In conclusion, of course, neither method is inherently better than the other because both methods are based on principles physiologically correct. It may be right to alternate phases of work with a high number of repetitions (15-25 reps) to work stages at low reps but with heavier weights (6-10 reps) bearing in mind that the purpose is not to use the maximum weight but make sure that the lighter weight seems the heaviest possible contracting at maximum and maintaining the contraction during each single repetition. However, if you use the abdominal toning to prevent low back pain, you should not use overweights to train your abs, because the first is easy to make mistakes in execution, according easy overstraining their lower back.
Any exercise you want to do to run it properly are important suggestions that are valid for all exercises that tone your abs:
1-Before starting the exercise exhale (throw out) all the air you have in the lungs
2-Run the exercise, contracting your abdominal muscles, in apnea until you're back to the starting position
Inspira (throws in air), exhale and start exercising
3-Make sure that your pelvis is always in retroversion, ie forward and the lumbar curve and not in lordosis
4-Your concentration must necessarily be focused on abdominal contraction
Stop 2/2 the point of maximum contraction all times
5-Count to three outward, that is, after you've exhaled when you start exercising and count to 2 at maximum contraction and count to 6 to return.
As for the kind of exercises do you list a few, the ones I like the most, know that there are countless others that you know looking on the internet.

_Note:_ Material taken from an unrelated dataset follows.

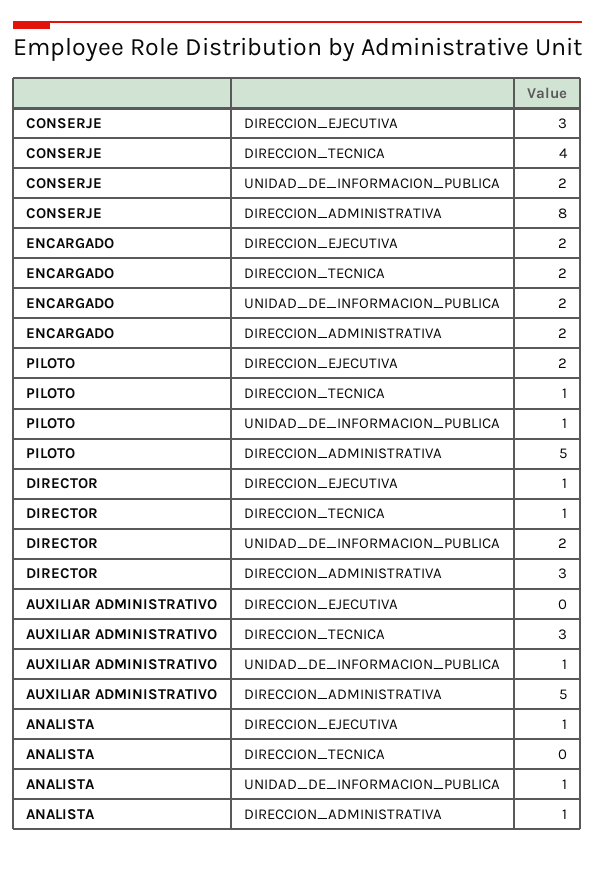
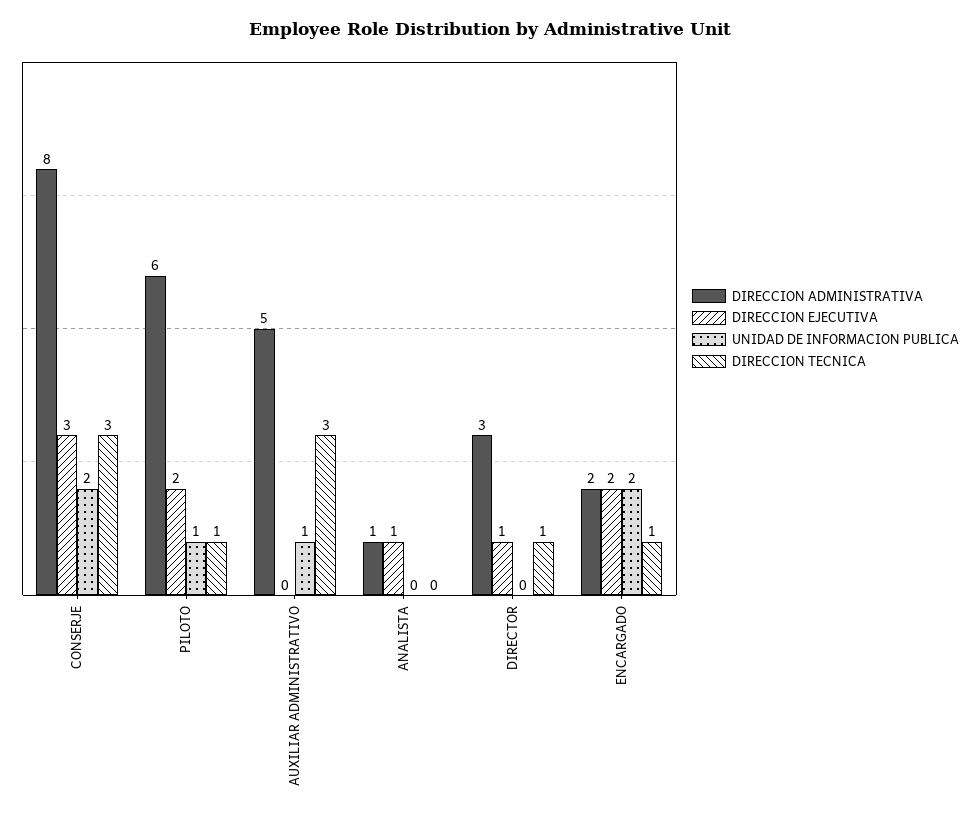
DIRECCION_TECNICA, CONSERJE: 4 -> 3
DIRECCION_TECNICA, ENCARGADO: 2 -> 1
DIRECCION_ADMINISTRATIVA, PILOTO: 5 -> 6
UNIDAD_DE_INFORMACION_PUBLICA, DIRECTOR: 2 -> 0
UNIDAD_DE_INFORMACION_PUBLICA, ANALISTA: 1 -> 0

- Crunch on the ground or on fitball
- Reverse Crunch on the ground or on fitball
- Crunch oblique to the ground or on fitball
- Total abdominal (+ crunch reverse crunch)
- Crunch free alternate (for oblique crunch + Crunc for reverse oblique)
Finally: do not ask me "how soon will begin to look at my turtle?" Because they do not know you first, second is not toning the abs that these magically jump out. Rather ask yourself how much fat you have in front of your abs and to eliminate this fat is not the best thing to do exercises for abs, lose weight but taking care of your power your daily movement and your mind.